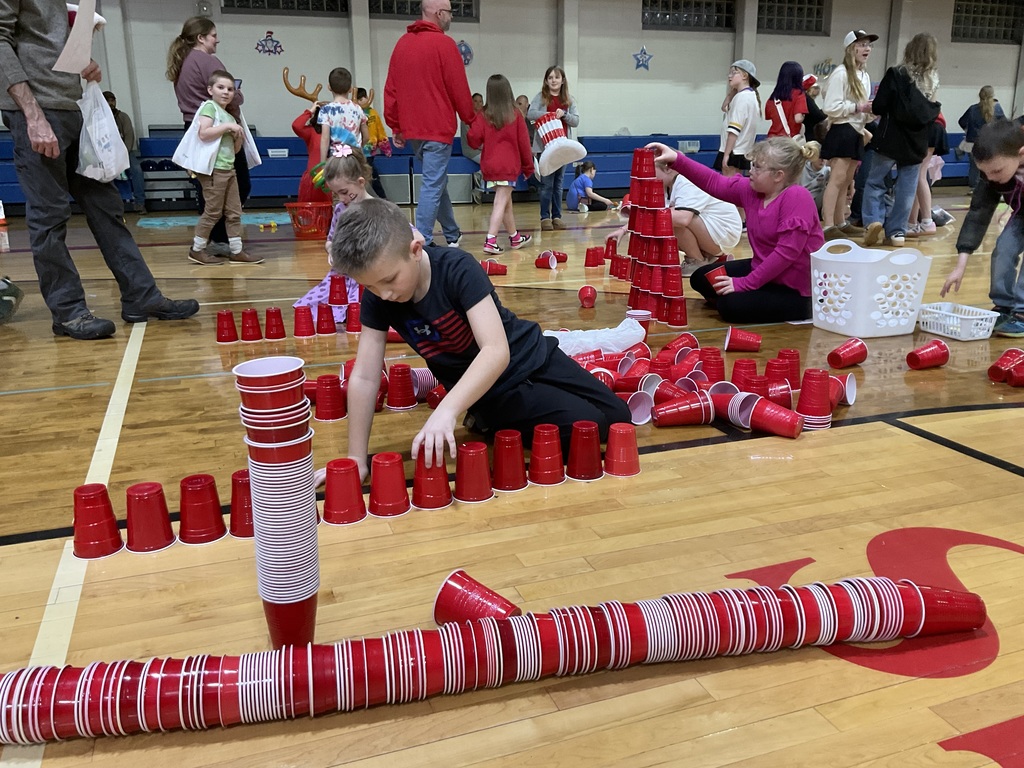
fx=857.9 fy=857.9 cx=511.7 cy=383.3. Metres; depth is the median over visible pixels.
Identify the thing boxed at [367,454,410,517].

==

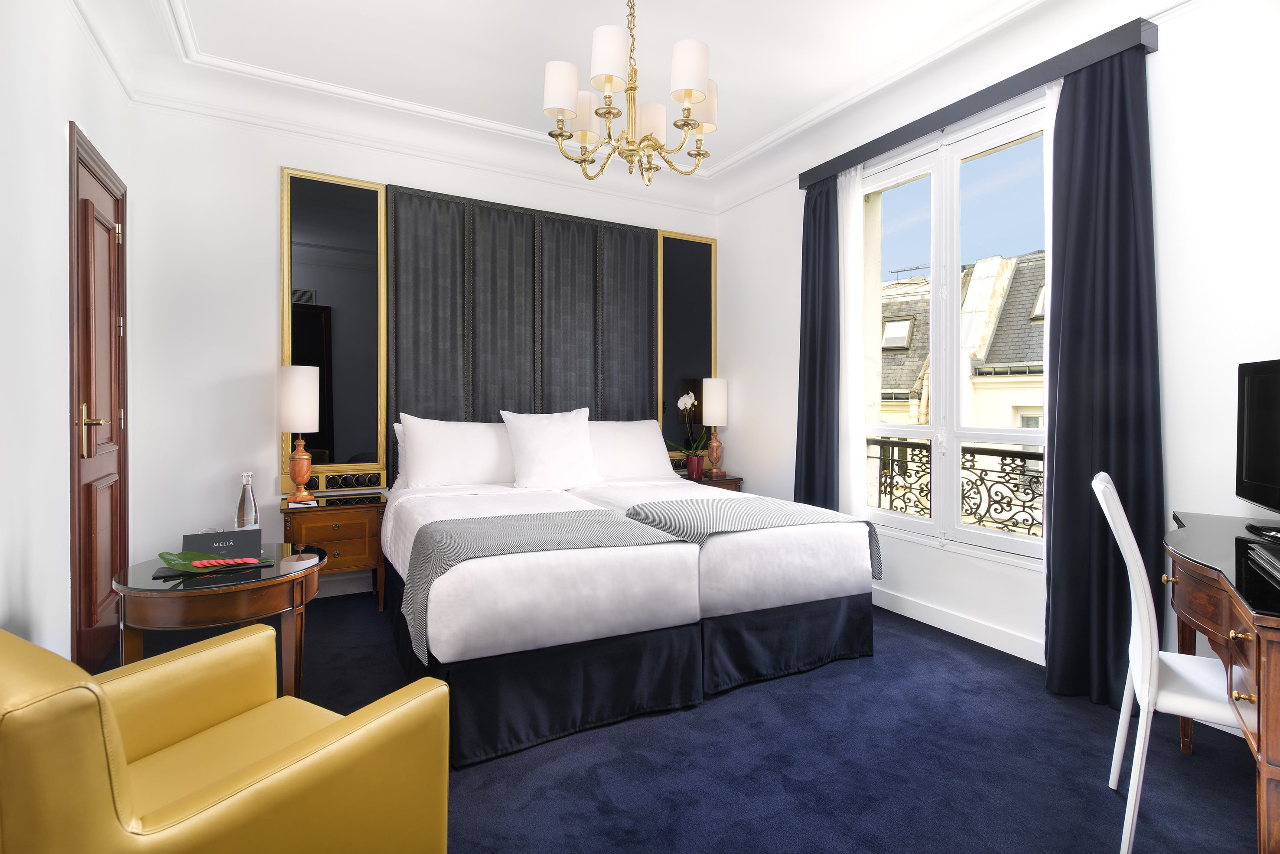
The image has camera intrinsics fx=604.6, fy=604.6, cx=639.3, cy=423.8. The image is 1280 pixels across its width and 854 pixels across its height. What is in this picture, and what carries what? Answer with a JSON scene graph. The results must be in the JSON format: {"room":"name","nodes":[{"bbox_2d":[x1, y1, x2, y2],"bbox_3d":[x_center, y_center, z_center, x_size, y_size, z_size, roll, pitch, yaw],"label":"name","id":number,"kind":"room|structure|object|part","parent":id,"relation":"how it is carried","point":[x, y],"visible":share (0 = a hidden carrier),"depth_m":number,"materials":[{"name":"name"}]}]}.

• **TASK DIRECTIONS**
Would you please copy all lines in the data that contain the word "pixels"?

• **ANSWER TO THE PROBLEM**
fx=857.9 fy=857.9 cx=511.7 cy=383.3. Metres; depth is the median over visible pixels.
The image has camera intrinsics fx=604.6, fy=604.6, cx=639.3, cy=423.8. The image is 1280 pixels across its width and 854 pixels across its height. What is in this picture, and what carries what? Answer with a JSON scene graph. The results must be in the JSON format: {"room":"name","nodes":[{"bbox_2d":[x1, y1, x2, y2],"bbox_3d":[x_center, y_center, z_center, x_size, y_size, z_size, roll, pitch, yaw],"label":"name","id":number,"kind":"room|structure|object|part","parent":id,"relation":"how it is carried","point":[x, y],"visible":share (0 = a hidden carrier),"depth_m":number,"materials":[{"name":"name"}]}]}.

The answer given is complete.